Copy down the listing below exactly. Do not include pictures.

> **DATA TO PROCESS**:
══════════

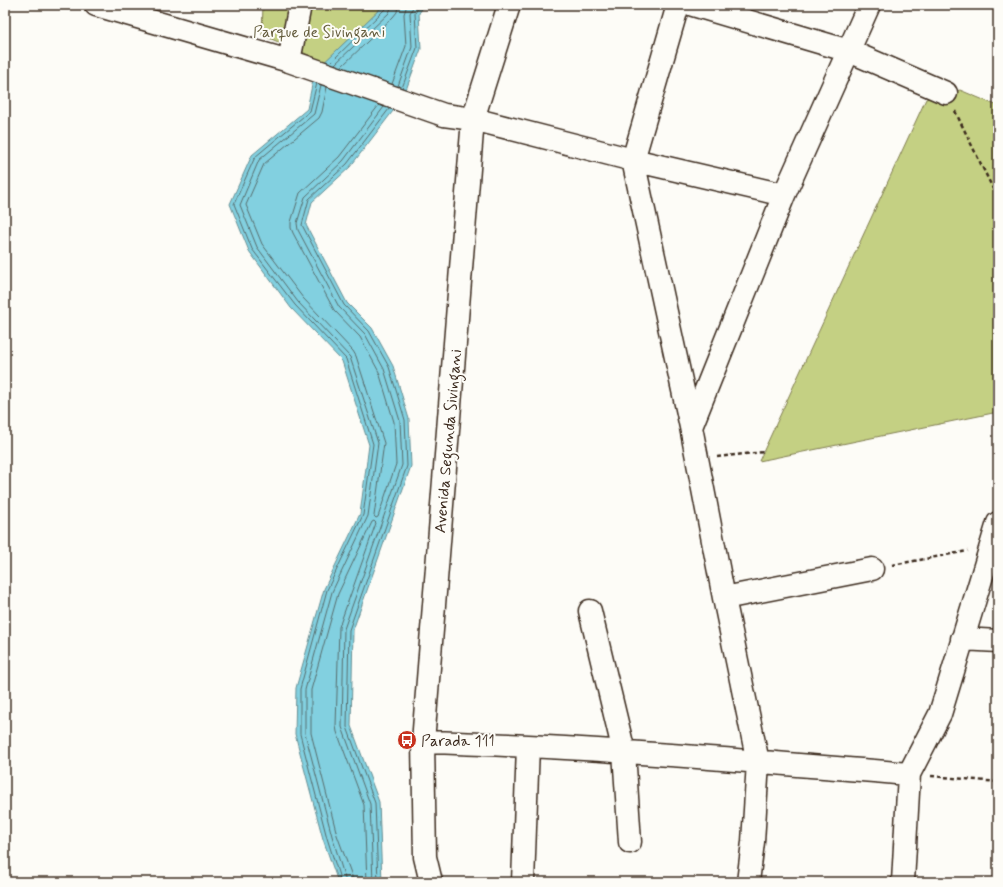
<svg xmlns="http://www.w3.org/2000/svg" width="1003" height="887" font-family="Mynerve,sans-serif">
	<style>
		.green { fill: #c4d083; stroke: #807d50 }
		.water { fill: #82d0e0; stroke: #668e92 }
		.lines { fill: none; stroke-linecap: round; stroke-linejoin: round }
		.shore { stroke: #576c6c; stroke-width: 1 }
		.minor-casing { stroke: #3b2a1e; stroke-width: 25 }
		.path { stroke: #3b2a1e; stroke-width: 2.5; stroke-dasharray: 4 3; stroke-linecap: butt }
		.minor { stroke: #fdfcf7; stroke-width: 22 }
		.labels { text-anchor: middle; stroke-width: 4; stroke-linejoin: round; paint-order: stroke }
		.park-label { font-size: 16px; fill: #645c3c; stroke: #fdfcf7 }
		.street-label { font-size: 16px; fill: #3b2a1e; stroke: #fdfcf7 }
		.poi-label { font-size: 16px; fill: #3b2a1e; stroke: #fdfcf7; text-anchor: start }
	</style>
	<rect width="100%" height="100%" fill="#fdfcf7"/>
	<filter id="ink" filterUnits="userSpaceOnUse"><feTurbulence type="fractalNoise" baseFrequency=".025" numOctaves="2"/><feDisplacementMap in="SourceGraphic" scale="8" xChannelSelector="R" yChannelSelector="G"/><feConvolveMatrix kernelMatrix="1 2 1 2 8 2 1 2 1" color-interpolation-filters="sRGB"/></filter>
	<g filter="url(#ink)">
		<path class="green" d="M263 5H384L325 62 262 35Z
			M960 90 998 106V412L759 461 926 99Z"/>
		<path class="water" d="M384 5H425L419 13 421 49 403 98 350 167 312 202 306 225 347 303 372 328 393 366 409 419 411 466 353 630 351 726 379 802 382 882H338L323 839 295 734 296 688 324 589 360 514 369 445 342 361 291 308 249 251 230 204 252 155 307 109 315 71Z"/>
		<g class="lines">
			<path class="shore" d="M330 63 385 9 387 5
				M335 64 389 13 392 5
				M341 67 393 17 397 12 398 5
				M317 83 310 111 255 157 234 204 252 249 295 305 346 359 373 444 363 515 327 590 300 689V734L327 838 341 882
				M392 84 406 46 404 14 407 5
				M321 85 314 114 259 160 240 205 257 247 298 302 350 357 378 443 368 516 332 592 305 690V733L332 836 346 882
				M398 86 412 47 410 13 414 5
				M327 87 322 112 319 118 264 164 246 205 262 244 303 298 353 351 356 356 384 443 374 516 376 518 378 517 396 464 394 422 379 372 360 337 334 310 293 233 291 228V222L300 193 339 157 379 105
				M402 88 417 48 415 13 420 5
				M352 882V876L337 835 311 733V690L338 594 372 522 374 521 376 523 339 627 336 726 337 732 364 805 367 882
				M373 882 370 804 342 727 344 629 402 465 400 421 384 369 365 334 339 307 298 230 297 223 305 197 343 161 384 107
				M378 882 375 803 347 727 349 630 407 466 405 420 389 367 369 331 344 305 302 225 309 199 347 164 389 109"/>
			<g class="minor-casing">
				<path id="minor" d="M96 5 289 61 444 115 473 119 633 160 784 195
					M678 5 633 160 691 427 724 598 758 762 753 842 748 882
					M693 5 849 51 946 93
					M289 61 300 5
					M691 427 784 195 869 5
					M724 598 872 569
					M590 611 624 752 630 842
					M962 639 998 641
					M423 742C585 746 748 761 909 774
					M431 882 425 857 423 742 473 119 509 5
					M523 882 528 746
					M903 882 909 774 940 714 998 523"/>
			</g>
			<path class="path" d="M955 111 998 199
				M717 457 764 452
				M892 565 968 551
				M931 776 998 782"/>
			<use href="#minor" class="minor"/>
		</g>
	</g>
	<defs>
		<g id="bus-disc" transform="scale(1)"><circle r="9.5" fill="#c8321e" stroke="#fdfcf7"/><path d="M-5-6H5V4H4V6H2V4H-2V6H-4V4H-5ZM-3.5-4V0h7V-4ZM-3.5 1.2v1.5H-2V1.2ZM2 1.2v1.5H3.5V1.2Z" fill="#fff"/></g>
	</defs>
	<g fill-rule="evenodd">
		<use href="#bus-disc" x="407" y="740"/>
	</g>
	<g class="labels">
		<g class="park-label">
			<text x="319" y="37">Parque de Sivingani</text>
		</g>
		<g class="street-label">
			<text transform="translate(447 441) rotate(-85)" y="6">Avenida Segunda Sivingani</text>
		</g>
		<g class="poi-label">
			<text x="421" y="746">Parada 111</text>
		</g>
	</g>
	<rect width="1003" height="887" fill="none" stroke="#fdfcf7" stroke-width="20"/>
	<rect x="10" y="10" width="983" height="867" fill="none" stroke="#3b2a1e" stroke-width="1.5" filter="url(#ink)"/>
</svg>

══════════

> **SOLUTION TO THIS TASK**:
<svg xmlns="http://www.w3.org/2000/svg" width="1003" height="887" font-family="Mynerve,sans-serif">
	<style>
		.green { fill: #c4d083; stroke: #807d50 }
		.water { fill: #82d0e0; stroke: #668e92 }
		.lines { fill: none; stroke-linecap: round; stroke-linejoin: round }
		.shore { stroke: #576c6c; stroke-width: 1 }
		.minor-casing { stroke: #3b2a1e; stroke-width: 25 }
		.path { stroke: #3b2a1e; stroke-width: 2.5; stroke-dasharray: 4 3; stroke-linecap: butt }
		.minor { stroke: #fdfcf7; stroke-width: 22 }
		.labels { text-anchor: middle; stroke-width: 4; stroke-linejoin: round; paint-order: stroke }
		.park-label { font-size: 16px; fill: #645c3c; stroke: #fdfcf7 }
		.street-label { font-size: 16px; fill: #3b2a1e; stroke: #fdfcf7 }
		.poi-label { font-size: 16px; fill: #3b2a1e; stroke: #fdfcf7; text-anchor: start }
	</style>
	<rect width="100%" height="100%" fill="#fdfcf7"/>
	<filter id="ink" filterUnits="userSpaceOnUse"><feTurbulence type="fractalNoise" baseFrequency=".025" numOctaves="2"/><feDisplacementMap in="SourceGraphic" scale="8" xChannelSelector="R" yChannelSelector="G"/><feConvolveMatrix kernelMatrix="1 2 1 2 8 2 1 2 1" color-interpolation-filters="sRGB"/></filter>
	<g filter="url(#ink)">
		<path class="green" d="M263 5H384L325 62 262 35Z
			M960 90 998 106V412L759 461 926 99Z"/>
		<path class="water" d="M384 5H425L419 13 421 49 403 98 350 167 312 202 306 225 347 303 372 328 393 366 409 419 411 466 353 630 351 726 379 802 382 882H338L323 839 295 734 296 688 324 589 360 514 369 445 342 361 291 308 249 251 230 204 252 155 307 109 315 71Z"/>
		<g class="lines">
			<path class="shore" d="M330 63 385 9 387 5
				M335 64 389 13 392 5
				M341 67 393 17 397 12 398 5
				M317 83 310 111 255 157 234 204 252 249 295 305 346 359 373 444 363 515 327 590 300 689V734L327 838 341 882
				M392 84 406 46 404 14 407 5
				M321 85 314 114 259 160 240 205 257 247 298 302 350 357 378 443 368 516 332 592 305 690V733L332 836 346 882
				M398 86 412 47 410 13 414 5
				M327 87 322 112 319 118 264 164 246 205 262 244 303 298 353 351 356 356 384 443 374 516 376 518 378 517 396 464 394 422 379 372 360 337 334 310 293 233 291 228V222L300 193 339 157 379 105
				M402 88 417 48 415 13 420 5
				M352 882V876L337 835 311 733V690L338 594 372 522 374 521 376 523 339 627 336 726 337 732 364 805 367 882
				M373 882 370 804 342 727 344 629 402 465 400 421 384 369 365 334 339 307 298 230 297 223 305 197 343 161 384 107
				M378 882 375 803 347 727 349 630 407 466 405 420 389 367 369 331 344 305 302 225 309 199 347 164 389 109"/>
			<g class="minor-casing">
				<path id="minor" d="M96 5 289 61 444 115 473 119 633 160 784 195
					M678 5 633 160 691 427 724 598 758 762 753 842 748 882
					M693 5 849 51 946 93
					M289 61 300 5
					M691 427 784 195 869 5
					M724 598 872 569
					M590 611 624 752 630 842
					M962 639 998 641
					M423 742C585 746 748 761 909 774
					M431 882 425 857 423 742 473 119 509 5
					M523 882 528 746
					M903 882 909 774 940 714 998 523"/>
			</g>
			<path class="path" d="M955 111 998 199
				M717 457 764 452
				M892 565 968 551
				M931 776 998 782"/>
			<use href="#minor" class="minor"/>
		</g>
	</g>
	<defs>
		<g id="bus-disc" transform="scale(1)"><circle r="9.5" fill="#c8321e" stroke="#fdfcf7"/><path d="M-5-6H5V4H4V6H2V4H-2V6H-4V4H-5ZM-3.5-4V0h7V-4ZM-3.5 1.2v1.5H-2V1.2ZM2 1.2v1.5H3.5V1.2Z" fill="#fff"/></g>
	</defs>
	<g fill-rule="evenodd">
		<use href="#bus-disc" x="407" y="740"/>
	</g>
	<g class="labels">
		<g class="park-label">
			<text x="319" y="37">Parque de Sivingani</text>
		</g>
		<g class="street-label">
			<text transform="translate(447 441) rotate(-85)" y="6">Avenida Segunda Sivingani</text>
		</g>
		<g class="poi-label">
			<text x="421" y="746">Parada 111</text>
		</g>
	</g>
	<rect width="1003" height="887" fill="none" stroke="#fdfcf7" stroke-width="20"/>
	<rect x="10" y="10" width="983" height="867" fill="none" stroke="#3b2a1e" stroke-width="1.5" filter="url(#ink)"/>
</svg>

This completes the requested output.